Scrivi il seguito dell'articolo sui Livelli essenziali di assistenza in Calabria, partendo subito dopo l'ultima riga riportata.

→ **Testo di studio**
▼▼▼
Il consigliere regionale Enzo Bruno, capogruppo di Tridico Presidente, interviene sul monitoraggio dei Livelli essenziali di assistenza (Lea) diffuso dal Ministero della Salute, sostenendo che i risultati confermino le difficoltà della sanità calabrese.

«La Calabria è ultima. Al di là della propaganda della maggioranza, i dati ufficiali parlano chiaro: la nostra regione occupa l’ultimo posto nella graduatoria nazionale ed è l’unica a non raggiungere la sufficienza nell’assistenza territoriale», afferma Bruno. Secondo il consigliere, il giudizio espresso dal Ministero rappresenta una valutazione oggettiva dello stato del sistema sanitario regionale.

“Dopo sette anni non ci sono più alibi”
▲▲▲
→ **Materiale fornito**
▼▼▼
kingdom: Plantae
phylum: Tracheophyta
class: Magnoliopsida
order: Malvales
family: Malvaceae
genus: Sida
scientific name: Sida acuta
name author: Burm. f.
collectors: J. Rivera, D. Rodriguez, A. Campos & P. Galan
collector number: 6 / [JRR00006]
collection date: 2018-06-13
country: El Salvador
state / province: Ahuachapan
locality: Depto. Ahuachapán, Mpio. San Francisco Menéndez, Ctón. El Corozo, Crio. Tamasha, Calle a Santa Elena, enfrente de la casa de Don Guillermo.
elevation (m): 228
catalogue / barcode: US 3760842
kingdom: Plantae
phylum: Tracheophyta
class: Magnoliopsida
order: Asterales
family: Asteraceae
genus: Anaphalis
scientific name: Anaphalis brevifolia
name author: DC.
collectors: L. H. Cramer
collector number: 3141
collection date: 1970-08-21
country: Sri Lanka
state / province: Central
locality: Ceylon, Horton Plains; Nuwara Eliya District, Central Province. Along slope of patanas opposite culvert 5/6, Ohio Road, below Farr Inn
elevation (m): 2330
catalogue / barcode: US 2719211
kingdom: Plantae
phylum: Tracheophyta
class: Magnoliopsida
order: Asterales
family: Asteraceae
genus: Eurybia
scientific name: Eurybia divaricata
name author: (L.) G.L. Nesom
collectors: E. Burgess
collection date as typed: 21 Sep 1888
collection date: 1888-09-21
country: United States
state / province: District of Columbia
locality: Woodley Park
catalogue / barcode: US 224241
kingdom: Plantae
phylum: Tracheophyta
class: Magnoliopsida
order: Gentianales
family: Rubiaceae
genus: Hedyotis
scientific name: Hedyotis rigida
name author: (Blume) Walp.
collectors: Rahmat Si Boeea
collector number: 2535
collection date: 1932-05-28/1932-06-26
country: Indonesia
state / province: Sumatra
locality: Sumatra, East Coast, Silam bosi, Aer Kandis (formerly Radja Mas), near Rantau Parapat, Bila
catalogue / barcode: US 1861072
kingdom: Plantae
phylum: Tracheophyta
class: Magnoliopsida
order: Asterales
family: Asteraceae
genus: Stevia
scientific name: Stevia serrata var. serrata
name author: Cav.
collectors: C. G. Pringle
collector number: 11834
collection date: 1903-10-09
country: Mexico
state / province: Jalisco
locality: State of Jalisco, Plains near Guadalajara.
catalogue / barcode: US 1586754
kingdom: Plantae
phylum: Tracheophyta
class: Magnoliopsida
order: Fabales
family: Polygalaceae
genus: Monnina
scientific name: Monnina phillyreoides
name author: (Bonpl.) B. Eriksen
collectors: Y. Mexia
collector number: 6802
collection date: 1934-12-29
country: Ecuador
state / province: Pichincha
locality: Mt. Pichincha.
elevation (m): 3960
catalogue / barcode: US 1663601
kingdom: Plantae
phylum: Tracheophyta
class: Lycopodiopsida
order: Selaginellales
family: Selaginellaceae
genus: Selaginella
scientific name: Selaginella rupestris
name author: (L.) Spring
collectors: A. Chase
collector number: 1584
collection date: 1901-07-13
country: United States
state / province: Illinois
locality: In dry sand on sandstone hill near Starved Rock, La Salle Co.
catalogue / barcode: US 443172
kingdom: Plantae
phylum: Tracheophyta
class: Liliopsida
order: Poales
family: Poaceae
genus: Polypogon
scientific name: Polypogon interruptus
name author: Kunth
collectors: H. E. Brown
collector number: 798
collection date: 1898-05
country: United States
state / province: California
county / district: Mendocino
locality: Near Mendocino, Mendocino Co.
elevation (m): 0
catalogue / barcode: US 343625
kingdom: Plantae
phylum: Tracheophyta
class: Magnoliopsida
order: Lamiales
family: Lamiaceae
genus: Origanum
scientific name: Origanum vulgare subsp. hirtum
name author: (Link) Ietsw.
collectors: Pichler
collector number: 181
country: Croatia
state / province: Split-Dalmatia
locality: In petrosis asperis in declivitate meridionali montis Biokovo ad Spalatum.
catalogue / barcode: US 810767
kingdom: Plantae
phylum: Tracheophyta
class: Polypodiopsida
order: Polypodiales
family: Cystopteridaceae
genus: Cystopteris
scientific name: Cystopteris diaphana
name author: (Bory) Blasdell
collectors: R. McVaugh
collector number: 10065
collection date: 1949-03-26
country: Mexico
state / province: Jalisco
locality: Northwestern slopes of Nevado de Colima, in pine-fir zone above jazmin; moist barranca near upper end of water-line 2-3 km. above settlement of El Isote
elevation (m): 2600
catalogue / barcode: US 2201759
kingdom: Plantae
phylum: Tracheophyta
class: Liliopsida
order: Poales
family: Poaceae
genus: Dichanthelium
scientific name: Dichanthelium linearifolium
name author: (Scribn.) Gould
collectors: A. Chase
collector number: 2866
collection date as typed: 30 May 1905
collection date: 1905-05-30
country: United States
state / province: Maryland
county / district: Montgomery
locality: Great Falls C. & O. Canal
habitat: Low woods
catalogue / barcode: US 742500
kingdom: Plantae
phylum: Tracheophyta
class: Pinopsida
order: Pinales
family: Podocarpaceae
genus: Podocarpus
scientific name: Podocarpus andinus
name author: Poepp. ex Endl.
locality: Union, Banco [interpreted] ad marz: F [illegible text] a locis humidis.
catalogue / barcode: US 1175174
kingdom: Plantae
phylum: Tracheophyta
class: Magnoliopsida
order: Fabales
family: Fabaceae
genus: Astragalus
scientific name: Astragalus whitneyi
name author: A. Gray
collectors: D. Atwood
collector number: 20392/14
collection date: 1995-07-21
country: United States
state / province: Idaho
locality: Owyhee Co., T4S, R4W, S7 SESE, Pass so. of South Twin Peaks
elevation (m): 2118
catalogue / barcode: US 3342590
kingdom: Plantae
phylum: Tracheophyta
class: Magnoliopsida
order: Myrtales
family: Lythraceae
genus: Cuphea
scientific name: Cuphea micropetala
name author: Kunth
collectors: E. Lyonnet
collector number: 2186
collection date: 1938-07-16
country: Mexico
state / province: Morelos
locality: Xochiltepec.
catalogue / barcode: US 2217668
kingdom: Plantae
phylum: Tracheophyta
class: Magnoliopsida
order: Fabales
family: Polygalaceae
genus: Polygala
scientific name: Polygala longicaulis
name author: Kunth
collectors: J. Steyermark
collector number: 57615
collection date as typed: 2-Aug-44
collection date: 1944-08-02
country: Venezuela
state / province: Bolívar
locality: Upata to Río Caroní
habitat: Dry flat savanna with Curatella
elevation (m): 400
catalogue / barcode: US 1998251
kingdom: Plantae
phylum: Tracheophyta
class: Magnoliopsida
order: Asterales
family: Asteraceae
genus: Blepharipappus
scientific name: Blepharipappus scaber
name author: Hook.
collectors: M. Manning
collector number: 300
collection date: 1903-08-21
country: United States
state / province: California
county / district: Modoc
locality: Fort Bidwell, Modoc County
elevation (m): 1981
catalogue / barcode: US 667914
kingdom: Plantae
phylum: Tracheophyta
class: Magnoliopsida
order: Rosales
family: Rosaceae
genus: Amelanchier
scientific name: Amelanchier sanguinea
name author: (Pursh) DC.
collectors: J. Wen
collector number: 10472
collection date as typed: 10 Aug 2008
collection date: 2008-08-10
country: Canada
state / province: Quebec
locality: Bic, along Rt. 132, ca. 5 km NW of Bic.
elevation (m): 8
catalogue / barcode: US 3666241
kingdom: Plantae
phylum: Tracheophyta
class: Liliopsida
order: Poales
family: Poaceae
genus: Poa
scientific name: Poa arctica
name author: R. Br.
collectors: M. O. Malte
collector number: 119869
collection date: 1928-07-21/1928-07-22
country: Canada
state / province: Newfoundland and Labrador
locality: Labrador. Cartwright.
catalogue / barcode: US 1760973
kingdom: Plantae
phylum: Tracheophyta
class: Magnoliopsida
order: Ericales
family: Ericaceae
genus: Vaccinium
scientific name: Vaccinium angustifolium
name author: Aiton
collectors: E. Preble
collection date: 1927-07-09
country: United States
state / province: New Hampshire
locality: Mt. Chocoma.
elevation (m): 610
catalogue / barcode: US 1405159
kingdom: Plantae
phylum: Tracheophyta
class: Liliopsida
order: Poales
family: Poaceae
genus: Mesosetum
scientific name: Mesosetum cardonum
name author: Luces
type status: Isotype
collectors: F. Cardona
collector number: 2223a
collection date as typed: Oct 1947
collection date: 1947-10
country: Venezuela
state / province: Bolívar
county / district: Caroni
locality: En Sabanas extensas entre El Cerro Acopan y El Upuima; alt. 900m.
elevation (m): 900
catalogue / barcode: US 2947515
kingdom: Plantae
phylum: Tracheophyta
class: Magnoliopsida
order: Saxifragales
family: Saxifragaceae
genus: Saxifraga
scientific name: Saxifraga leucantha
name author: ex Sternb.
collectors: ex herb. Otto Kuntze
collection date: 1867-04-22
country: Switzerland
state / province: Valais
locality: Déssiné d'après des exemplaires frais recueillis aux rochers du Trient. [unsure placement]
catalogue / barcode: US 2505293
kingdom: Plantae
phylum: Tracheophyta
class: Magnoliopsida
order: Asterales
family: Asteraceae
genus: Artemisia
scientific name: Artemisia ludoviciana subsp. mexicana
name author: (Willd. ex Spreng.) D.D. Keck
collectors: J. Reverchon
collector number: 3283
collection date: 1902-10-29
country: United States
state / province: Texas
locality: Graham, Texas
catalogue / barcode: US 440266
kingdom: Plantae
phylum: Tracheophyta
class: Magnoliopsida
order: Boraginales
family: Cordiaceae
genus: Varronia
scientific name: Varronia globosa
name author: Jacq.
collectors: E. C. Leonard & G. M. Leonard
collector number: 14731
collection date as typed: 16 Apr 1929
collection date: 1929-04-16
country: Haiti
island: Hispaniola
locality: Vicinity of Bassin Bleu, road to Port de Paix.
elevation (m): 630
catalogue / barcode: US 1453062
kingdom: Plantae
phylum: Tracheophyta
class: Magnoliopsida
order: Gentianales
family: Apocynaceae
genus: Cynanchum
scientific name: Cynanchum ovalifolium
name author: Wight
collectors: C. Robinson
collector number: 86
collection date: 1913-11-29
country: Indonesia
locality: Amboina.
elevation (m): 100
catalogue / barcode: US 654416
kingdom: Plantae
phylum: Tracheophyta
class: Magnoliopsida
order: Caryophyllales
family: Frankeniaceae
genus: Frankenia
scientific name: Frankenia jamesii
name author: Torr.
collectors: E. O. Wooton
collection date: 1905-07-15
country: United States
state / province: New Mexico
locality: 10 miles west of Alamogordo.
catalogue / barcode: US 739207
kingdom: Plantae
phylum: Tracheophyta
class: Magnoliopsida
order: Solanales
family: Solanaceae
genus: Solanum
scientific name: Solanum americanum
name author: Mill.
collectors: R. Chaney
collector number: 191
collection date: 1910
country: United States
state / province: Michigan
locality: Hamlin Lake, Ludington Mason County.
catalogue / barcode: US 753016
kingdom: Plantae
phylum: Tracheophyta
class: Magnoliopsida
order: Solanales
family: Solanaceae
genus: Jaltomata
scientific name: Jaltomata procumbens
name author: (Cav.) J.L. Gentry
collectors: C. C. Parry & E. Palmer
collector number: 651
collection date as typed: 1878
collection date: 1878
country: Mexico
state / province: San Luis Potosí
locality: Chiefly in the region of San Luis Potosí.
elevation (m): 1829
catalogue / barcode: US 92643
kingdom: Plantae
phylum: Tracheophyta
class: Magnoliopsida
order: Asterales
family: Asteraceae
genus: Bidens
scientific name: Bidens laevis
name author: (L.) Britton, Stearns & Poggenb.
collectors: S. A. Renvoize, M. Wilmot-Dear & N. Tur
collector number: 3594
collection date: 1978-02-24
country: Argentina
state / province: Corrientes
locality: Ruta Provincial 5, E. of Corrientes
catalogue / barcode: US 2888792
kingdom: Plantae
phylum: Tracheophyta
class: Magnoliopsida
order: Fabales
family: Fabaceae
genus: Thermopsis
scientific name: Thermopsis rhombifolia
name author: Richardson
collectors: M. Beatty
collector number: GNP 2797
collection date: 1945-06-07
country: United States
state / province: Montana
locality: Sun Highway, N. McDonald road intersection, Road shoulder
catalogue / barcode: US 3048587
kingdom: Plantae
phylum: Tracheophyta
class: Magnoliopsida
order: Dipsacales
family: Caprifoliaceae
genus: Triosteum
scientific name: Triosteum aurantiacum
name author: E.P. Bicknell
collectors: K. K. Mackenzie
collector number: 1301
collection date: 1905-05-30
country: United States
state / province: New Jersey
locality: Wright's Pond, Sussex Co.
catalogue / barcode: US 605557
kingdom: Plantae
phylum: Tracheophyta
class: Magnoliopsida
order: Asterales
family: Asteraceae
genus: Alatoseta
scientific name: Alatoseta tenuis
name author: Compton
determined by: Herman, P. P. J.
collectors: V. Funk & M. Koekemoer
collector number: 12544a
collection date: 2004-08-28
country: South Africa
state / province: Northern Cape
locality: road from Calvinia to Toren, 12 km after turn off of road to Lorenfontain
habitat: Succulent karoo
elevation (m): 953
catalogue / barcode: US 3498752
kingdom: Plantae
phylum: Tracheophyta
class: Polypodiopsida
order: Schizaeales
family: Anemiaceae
▲▲▲
→ **Risposta all'esercizio**
Nel suo intervento Bruno individua precise responsabilità politiche nella gestione della sanità calabrese. Il capogruppo di Tridico Presidente ricorda come il presidente della Regione Roberto Occhiuto ricopra anche gli incarichi di commissario per il piano di rientro dal debito sanitario e per l’edilizia ospedaliera. “Con questi ruoli – sostiene Bruno – non possono esserci giustificazioni. I cittadini continuano a confrontarsi con pronto soccorso in difficoltà, carenza di personale, lunghe liste d’attesa e con il fenomeno della mobilità sanitaria verso altre regioni”.